**Set exercise**
Write down every line of the data below word for word, leaving out the pictures.

**Working data**
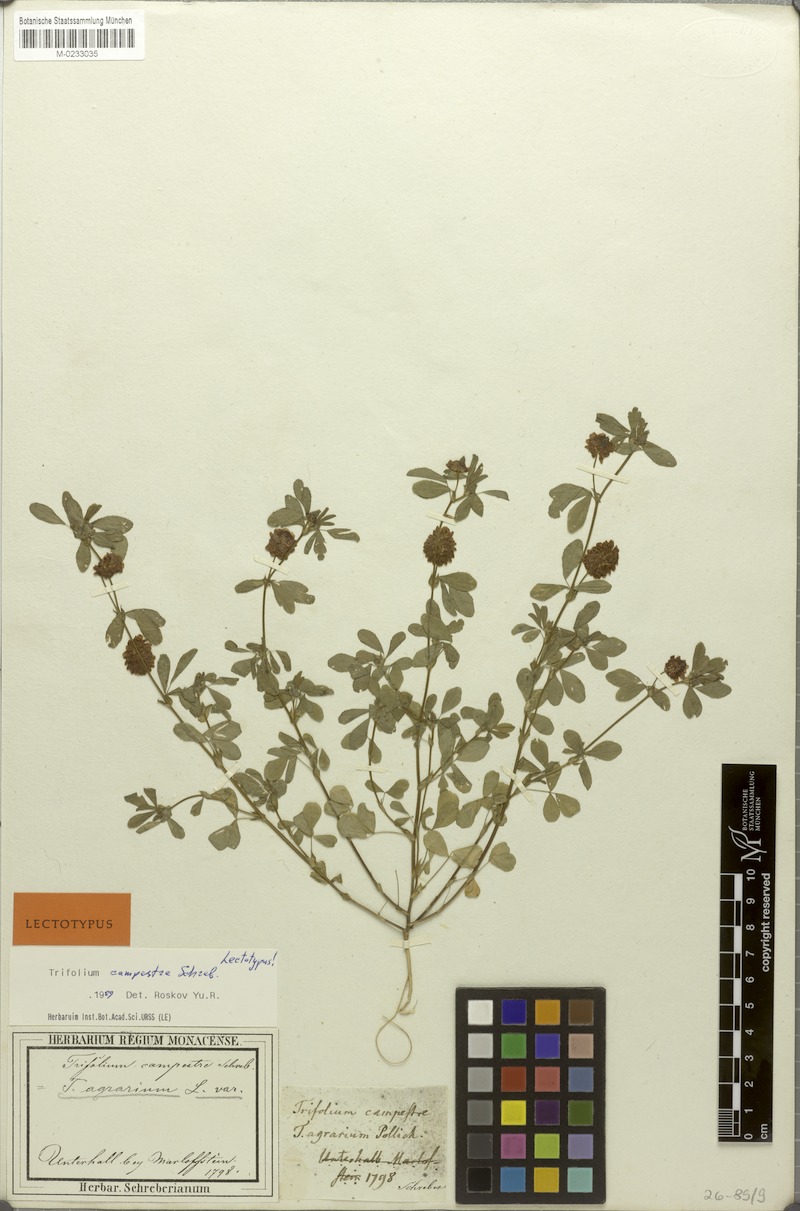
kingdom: Plantae
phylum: Tracheophyta
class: Magnoliopsida
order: Fabales
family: Fabaceae
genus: Trifolium
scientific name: Trifolium campestre
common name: Field clover
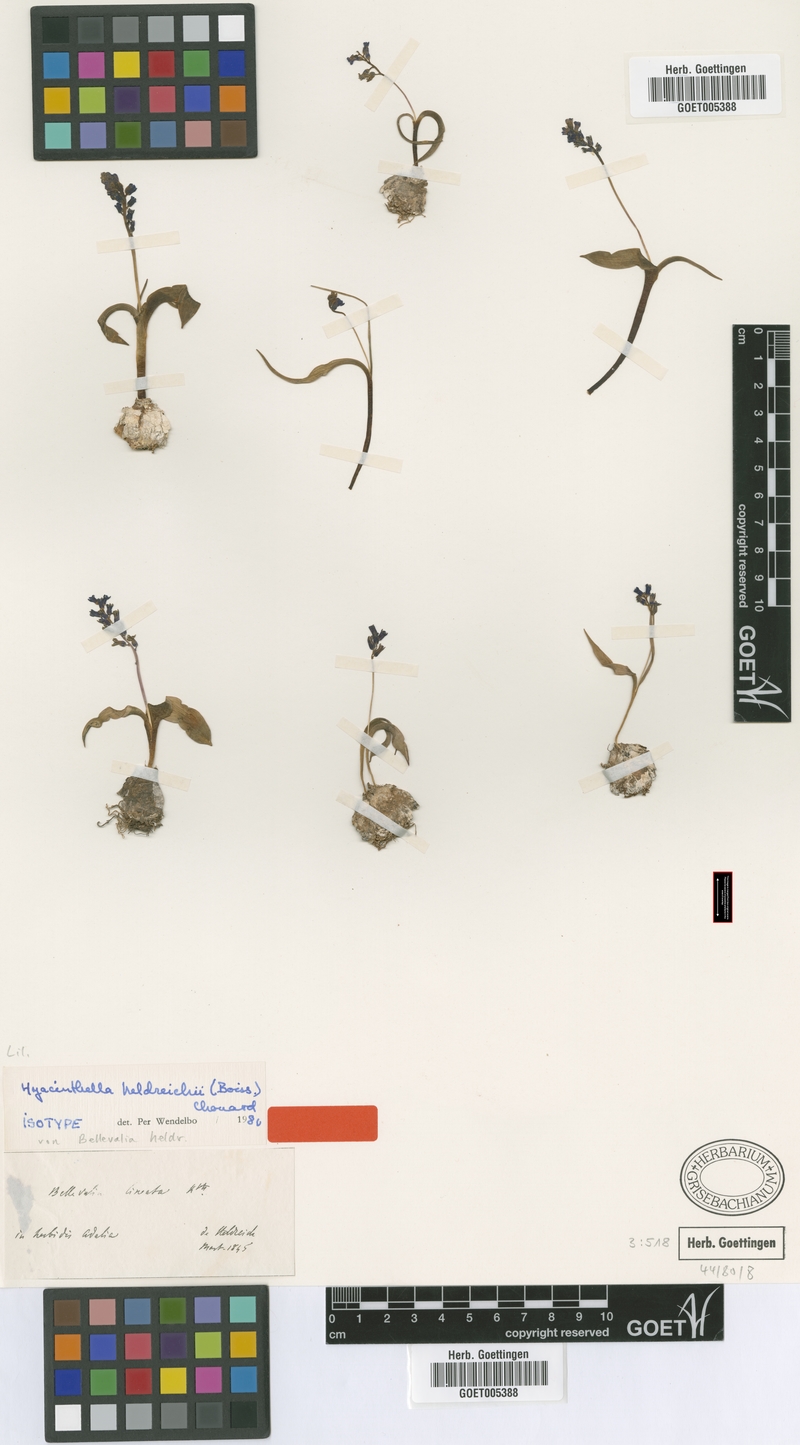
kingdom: Plantae
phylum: Tracheophyta
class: Liliopsida
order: Asparagales
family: Asparagaceae
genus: Hyacinthella
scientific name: Hyacinthella heldreichii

**Task solution**
kingdom: Plantae
phylum: Tracheophyta
class: Magnoliopsida
order: Fabales
family: Fabaceae
genus: Trifolium
scientific name: Trifolium campestre
common name: Field clover
kingdom: Plantae
phylum: Tracheophyta
class: Liliopsida
order: Asparagales
family: Asparagaceae
genus: Hyacinthella
scientific name: Hyacinthella heldreichii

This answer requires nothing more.